**PROMPT**
Reproduce the data below word for word, starting at the line containing "20364 Zdeněkmiler |" and ending at the line containing "rows swapped: 2010–11 <-> 2011–12", with both of those lines included.

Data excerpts
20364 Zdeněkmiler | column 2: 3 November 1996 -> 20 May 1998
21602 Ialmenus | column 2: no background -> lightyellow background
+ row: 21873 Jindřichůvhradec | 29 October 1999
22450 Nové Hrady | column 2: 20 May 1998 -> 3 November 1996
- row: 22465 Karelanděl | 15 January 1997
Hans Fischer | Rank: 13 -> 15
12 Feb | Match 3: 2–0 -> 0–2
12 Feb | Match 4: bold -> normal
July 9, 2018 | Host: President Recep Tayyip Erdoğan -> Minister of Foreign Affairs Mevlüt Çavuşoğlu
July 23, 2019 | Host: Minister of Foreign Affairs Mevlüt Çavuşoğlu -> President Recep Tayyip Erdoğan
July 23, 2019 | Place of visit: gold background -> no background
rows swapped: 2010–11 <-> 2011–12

...

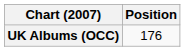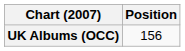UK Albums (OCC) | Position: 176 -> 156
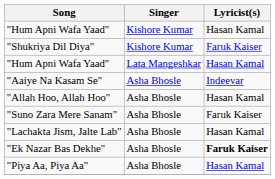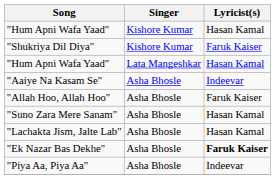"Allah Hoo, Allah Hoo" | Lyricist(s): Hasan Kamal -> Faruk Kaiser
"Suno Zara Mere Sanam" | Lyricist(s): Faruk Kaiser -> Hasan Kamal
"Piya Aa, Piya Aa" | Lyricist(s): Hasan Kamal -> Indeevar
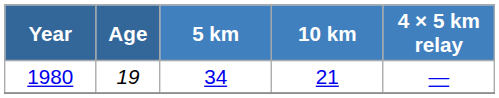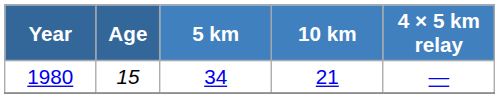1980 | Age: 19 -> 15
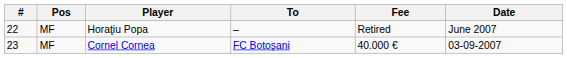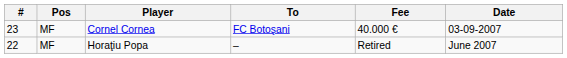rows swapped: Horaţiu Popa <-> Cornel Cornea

**RESULT OF THIS EXERCISE**
20364 Zdeněkmiler | column 2: 3 November 1996 -> 20 May 1998
21602 Ialmenus | column 2: no background -> lightyellow background
+ row: 21873 Jindřichůvhradec | 29 October 1999
22450 Nové Hrady | column 2: 20 May 1998 -> 3 November 1996
- row: 22465 Karelanděl | 15 January 1997
Hans Fischer | Rank: 13 -> 15
12 Feb | Match 3: 2–0 -> 0–2
12 Feb | Match 4: bold -> normal
July 9, 2018 | Host: President Recep Tayyip Erdoğan -> Minister of Foreign Affairs Mevlüt Çavuşoğlu
July 23, 2019 | Host: Minister of Foreign Affairs Mevlüt Çavuşoğlu -> President Recep Tayyip Erdoğan
July 23, 2019 | Place of visit: gold background -> no background
rows swapped: 2010–11 <-> 2011–12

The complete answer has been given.